[Start of section]
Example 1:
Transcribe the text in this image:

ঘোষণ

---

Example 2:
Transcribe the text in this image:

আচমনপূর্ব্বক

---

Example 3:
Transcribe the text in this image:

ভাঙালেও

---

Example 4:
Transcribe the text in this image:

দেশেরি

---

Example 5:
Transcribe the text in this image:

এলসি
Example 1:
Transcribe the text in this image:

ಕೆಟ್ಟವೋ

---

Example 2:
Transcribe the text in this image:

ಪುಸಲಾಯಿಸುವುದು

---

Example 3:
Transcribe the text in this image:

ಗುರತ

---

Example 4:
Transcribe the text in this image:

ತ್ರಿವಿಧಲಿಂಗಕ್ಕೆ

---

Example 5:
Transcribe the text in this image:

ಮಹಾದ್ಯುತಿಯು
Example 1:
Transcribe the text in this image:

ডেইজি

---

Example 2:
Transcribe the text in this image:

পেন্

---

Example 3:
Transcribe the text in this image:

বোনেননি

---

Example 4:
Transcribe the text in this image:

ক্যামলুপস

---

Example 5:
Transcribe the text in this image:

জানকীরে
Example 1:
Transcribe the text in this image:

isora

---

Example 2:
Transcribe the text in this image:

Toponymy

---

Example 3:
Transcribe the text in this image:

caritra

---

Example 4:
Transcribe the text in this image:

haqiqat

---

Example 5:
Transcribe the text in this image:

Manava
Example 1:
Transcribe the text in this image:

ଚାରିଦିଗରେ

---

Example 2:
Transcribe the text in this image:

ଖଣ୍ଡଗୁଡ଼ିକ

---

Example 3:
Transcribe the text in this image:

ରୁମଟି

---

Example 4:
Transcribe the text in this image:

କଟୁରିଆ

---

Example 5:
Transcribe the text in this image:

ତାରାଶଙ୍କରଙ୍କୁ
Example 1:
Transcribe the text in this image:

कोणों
[End of section]
# [PROBLEM]
Copy the records word for word.

# [TASK RESPONSE]
Example 1:
Transcribe the text in this image:

ঘোষণ

---

Example 2:
Transcribe the text in this image:

আচমনপূর্ব্বক

---

Example 3:
Transcribe the text in this image:

ভাঙালেও

---

Example 4:
Transcribe the text in this image:

দেশেরি

---

Example 5:
Transcribe the text in this image:

এলসি
Example 1:
Transcribe the text in this image:

ಕೆಟ್ಟವೋ

---

Example 2:
Transcribe the text in this image:

ಪುಸಲಾಯಿಸುವುದು

---

Example 3:
Transcribe the text in this image:

ಗುರತ

---

Example 4:
Transcribe the text in this image:

ತ್ರಿವಿಧಲಿಂಗಕ್ಕೆ

---

Example 5:
Transcribe the text in this image:

ಮಹಾದ್ಯುತಿಯು
Example 1:
Transcribe the text in this image:

ডেইজি

---

Example 2:
Transcribe the text in this image:

পেন্

---

Example 3:
Transcribe the text in this image:

বোনেননি

---

Example 4:
Transcribe the text in this image:

ক্যামলুপস

---

Example 5:
Transcribe the text in this image:

জানকীরে
Example 1:
Transcribe the text in this image:

isora

---

Example 2:
Transcribe the text in this image:

Toponymy

---

Example 3:
Transcribe the text in this image:

caritra

---

Example 4:
Transcribe the text in this image:

haqiqat

---

Example 5:
Transcribe the text in this image:

Manava
Example 1:
Transcribe the text in this image:

ଚାରିଦିଗରେ

---

Example 2:
Transcribe the text in this image:

ଖଣ୍ଡଗୁଡ଼ିକ

---

Example 3:
Transcribe the text in this image:

ରୁମଟି

---

Example 4:
Transcribe the text in this image:

କଟୁରିଆ

---

Example 5:
Transcribe the text in this image:

ତାରାଶଙ୍କରଙ୍କୁ
Example 1:
Transcribe the text in this image:

कोणों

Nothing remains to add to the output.